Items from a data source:
━━━━

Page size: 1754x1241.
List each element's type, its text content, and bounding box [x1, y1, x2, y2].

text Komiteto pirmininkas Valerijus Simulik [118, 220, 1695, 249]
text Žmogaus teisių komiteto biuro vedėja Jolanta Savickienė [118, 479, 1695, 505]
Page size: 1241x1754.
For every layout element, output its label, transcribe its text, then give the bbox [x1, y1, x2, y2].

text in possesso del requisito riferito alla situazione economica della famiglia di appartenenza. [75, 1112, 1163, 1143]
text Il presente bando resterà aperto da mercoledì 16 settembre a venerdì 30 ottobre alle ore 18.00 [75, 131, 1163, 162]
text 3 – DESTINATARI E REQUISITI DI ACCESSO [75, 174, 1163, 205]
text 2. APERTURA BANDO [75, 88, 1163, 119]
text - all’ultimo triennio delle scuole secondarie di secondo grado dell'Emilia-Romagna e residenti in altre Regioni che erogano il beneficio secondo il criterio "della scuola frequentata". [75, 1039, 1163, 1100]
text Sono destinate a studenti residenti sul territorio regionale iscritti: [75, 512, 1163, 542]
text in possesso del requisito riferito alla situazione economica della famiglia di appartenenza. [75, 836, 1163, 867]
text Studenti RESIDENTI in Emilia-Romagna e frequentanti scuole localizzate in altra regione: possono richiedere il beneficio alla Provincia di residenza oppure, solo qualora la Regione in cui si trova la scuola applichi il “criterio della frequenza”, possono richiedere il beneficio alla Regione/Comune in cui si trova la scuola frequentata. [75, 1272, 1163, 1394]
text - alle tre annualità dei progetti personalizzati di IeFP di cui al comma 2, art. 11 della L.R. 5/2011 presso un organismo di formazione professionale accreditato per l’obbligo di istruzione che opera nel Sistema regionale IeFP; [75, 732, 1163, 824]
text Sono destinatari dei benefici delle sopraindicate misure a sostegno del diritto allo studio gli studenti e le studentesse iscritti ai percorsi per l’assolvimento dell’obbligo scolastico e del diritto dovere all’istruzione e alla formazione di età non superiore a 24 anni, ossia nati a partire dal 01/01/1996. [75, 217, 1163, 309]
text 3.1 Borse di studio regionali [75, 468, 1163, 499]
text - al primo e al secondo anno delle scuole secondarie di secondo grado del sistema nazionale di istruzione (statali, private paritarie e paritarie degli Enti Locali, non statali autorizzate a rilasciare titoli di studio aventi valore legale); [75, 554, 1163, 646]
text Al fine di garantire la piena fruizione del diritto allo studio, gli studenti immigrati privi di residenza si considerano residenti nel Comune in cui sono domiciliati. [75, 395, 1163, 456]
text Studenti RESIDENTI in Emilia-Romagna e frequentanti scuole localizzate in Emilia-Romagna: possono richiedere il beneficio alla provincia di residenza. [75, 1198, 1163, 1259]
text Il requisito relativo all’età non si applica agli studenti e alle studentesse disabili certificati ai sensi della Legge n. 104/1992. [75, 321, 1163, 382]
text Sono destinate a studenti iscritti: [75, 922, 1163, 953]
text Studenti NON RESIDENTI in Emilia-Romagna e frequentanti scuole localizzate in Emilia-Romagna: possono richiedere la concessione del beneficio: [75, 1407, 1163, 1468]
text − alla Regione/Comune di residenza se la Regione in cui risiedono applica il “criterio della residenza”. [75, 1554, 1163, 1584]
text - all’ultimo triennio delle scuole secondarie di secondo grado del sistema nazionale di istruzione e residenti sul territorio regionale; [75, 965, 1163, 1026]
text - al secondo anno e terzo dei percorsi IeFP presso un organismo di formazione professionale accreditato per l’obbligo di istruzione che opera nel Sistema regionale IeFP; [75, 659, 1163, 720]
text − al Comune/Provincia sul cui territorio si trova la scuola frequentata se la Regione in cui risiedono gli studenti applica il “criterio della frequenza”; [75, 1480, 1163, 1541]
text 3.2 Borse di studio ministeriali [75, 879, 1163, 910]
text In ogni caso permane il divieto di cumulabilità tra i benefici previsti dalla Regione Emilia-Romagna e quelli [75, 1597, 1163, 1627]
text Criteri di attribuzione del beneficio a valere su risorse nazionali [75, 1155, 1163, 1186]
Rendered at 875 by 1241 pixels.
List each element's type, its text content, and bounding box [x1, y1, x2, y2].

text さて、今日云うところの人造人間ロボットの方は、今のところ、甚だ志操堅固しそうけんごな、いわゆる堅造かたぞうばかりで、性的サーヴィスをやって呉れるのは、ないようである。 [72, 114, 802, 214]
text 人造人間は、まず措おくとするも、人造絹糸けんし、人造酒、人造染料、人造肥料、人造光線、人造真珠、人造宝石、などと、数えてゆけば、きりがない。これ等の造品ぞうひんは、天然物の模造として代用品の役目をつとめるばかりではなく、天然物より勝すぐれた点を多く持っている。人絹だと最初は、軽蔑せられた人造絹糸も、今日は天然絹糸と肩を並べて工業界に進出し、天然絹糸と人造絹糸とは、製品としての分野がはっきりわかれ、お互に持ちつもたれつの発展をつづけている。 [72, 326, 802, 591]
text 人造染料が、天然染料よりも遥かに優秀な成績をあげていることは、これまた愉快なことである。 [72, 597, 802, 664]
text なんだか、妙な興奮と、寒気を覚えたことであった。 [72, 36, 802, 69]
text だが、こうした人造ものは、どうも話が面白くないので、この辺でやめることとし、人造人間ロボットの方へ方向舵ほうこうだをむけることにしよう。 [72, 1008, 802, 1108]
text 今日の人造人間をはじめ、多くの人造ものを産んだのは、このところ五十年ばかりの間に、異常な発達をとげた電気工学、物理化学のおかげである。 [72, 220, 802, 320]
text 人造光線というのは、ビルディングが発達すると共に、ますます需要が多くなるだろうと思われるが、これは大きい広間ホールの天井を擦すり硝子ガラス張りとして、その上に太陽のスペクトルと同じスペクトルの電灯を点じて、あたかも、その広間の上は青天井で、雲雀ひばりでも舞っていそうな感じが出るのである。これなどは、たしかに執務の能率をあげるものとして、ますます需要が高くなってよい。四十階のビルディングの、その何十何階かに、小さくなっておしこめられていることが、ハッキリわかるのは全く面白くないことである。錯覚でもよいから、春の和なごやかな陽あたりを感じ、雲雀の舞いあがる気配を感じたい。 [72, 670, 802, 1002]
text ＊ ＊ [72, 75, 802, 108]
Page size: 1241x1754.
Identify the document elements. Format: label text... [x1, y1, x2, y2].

━━━━

Exercise -
Copy every line of the listing above exactly as it appears.

Exercise answer -
Page size: 1754x1241.
List each element's type, its text content, and bounding box [x1, y1, x2, y2].

text Komiteto pirmininkas Valerijus Simulik [118, 220, 1695, 249]
text Žmogaus teisių komiteto biuro vedėja Jolanta Savickienė [118, 479, 1695, 505]
Page size: 1241x1754.
For every layout element, output its label, transcribe its text, then give the bbox [x1, y1, x2, y2].

text in possesso del requisito riferito alla situazione economica della famiglia di appartenenza. [75, 1112, 1163, 1143]
text Il presente bando resterà aperto da mercoledì 16 settembre a venerdì 30 ottobre alle ore 18.00 [75, 131, 1163, 162]
text 3 – DESTINATARI E REQUISITI DI ACCESSO [75, 174, 1163, 205]
text 2. APERTURA BANDO [75, 88, 1163, 119]
text - all’ultimo triennio delle scuole secondarie di secondo grado dell'Emilia-Romagna e residenti in altre Regioni che erogano il beneficio secondo il criterio "della scuola frequentata". [75, 1039, 1163, 1100]
text Sono destinate a studenti residenti sul territorio regionale iscritti: [75, 512, 1163, 542]
text in possesso del requisito riferito alla situazione economica della famiglia di appartenenza. [75, 836, 1163, 867]
text Studenti RESIDENTI in Emilia-Romagna e frequentanti scuole localizzate in altra regione: possono richiedere il beneficio alla Provincia di residenza oppure, solo qualora la Regione in cui si trova la scuola applichi il “criterio della frequenza”, possono richiedere il beneficio alla Regione/Comune in cui si trova la scuola frequentata. [75, 1272, 1163, 1394]
text - alle tre annualità dei progetti personalizzati di IeFP di cui al comma 2, art. 11 della L.R. 5/2011 presso un organismo di formazione professionale accreditato per l’obbligo di istruzione che opera nel Sistema regionale IeFP; [75, 732, 1163, 824]
text Sono destinatari dei benefici delle sopraindicate misure a sostegno del diritto allo studio gli studenti e le studentesse iscritti ai percorsi per l’assolvimento dell’obbligo scolastico e del diritto dovere all’istruzione e alla formazione di età non superiore a 24 anni, ossia nati a partire dal 01/01/1996. [75, 217, 1163, 309]
text 3.1 Borse di studio regionali [75, 468, 1163, 499]
text - al primo e al secondo anno delle scuole secondarie di secondo grado del sistema nazionale di istruzione (statali, private paritarie e paritarie degli Enti Locali, non statali autorizzate a rilasciare titoli di studio aventi valore legale); [75, 554, 1163, 646]
text Al fine di garantire la piena fruizione del diritto allo studio, gli studenti immigrati privi di residenza si considerano residenti nel Comune in cui sono domiciliati. [75, 395, 1163, 456]
text Studenti RESIDENTI in Emilia-Romagna e frequentanti scuole localizzate in Emilia-Romagna: possono richiedere il beneficio alla provincia di residenza. [75, 1198, 1163, 1259]
text Il requisito relativo all’età non si applica agli studenti e alle studentesse disabili certificati ai sensi della Legge n. 104/1992. [75, 321, 1163, 382]
text Sono destinate a studenti iscritti: [75, 922, 1163, 953]
text Studenti NON RESIDENTI in Emilia-Romagna e frequentanti scuole localizzate in Emilia-Romagna: possono richiedere la concessione del beneficio: [75, 1407, 1163, 1468]
text − alla Regione/Comune di residenza se la Regione in cui risiedono applica il “criterio della residenza”. [75, 1554, 1163, 1584]
text - all’ultimo triennio delle scuole secondarie di secondo grado del sistema nazionale di istruzione e residenti sul territorio regionale; [75, 965, 1163, 1026]
text - al secondo anno e terzo dei percorsi IeFP presso un organismo di formazione professionale accreditato per l’obbligo di istruzione che opera nel Sistema regionale IeFP; [75, 659, 1163, 720]
text − al Comune/Provincia sul cui territorio si trova la scuola frequentata se la Regione in cui risiedono gli studenti applica il “criterio della frequenza”; [75, 1480, 1163, 1541]
text 3.2 Borse di studio ministeriali [75, 879, 1163, 910]
text In ogni caso permane il divieto di cumulabilità tra i benefici previsti dalla Regione Emilia-Romagna e quelli [75, 1597, 1163, 1627]
text Criteri di attribuzione del beneficio a valere su risorse nazionali [75, 1155, 1163, 1186]
Rendered at 875 by 1241 pixels.
List each element's type, its text content, and bounding box [x1, y1, x2, y2].

text さて、今日云うところの人造人間ロボットの方は、今のところ、甚だ志操堅固しそうけんごな、いわゆる堅造かたぞうばかりで、性的サーヴィスをやって呉れるのは、ないようである。 [72, 114, 802, 214]
text 人造人間は、まず措おくとするも、人造絹糸けんし、人造酒、人造染料、人造肥料、人造光線、人造真珠、人造宝石、などと、数えてゆけば、きりがない。これ等の造品ぞうひんは、天然物の模造として代用品の役目をつとめるばかりではなく、天然物より勝すぐれた点を多く持っている。人絹だと最初は、軽蔑せられた人造絹糸も、今日は天然絹糸と肩を並べて工業界に進出し、天然絹糸と人造絹糸とは、製品としての分野がはっきりわかれ、お互に持ちつもたれつの発展をつづけている。 [72, 326, 802, 591]
text 人造染料が、天然染料よりも遥かに優秀な成績をあげていることは、これまた愉快なことである。 [72, 597, 802, 664]
text なんだか、妙な興奮と、寒気を覚えたことであった。 [72, 36, 802, 69]
text だが、こうした人造ものは、どうも話が面白くないので、この辺でやめることとし、人造人間ロボットの方へ方向舵ほうこうだをむけることにしよう。 [72, 1008, 802, 1108]
text 今日の人造人間をはじめ、多くの人造ものを産んだのは、このところ五十年ばかりの間に、異常な発達をとげた電気工学、物理化学のおかげである。 [72, 220, 802, 320]
text 人造光線というのは、ビルディングが発達すると共に、ますます需要が多くなるだろうと思われるが、これは大きい広間ホールの天井を擦すり硝子ガラス張りとして、その上に太陽のスペクトルと同じスペクトルの電灯を点じて、あたかも、その広間の上は青天井で、雲雀ひばりでも舞っていそうな感じが出るのである。これなどは、たしかに執務の能率をあげるものとして、ますます需要が高くなってよい。四十階のビルディングの、その何十何階かに、小さくなっておしこめられていることが、ハッキリわかるのは全く面白くないことである。錯覚でもよいから、春の和なごやかな陽あたりを感じ、雲雀の舞いあがる気配を感じたい。 [72, 670, 802, 1002]
text ＊ ＊ [72, 75, 802, 108]
Page size: 1241x1754.
Identify the document elements. Format: label text... [x1, y1, x2, y2].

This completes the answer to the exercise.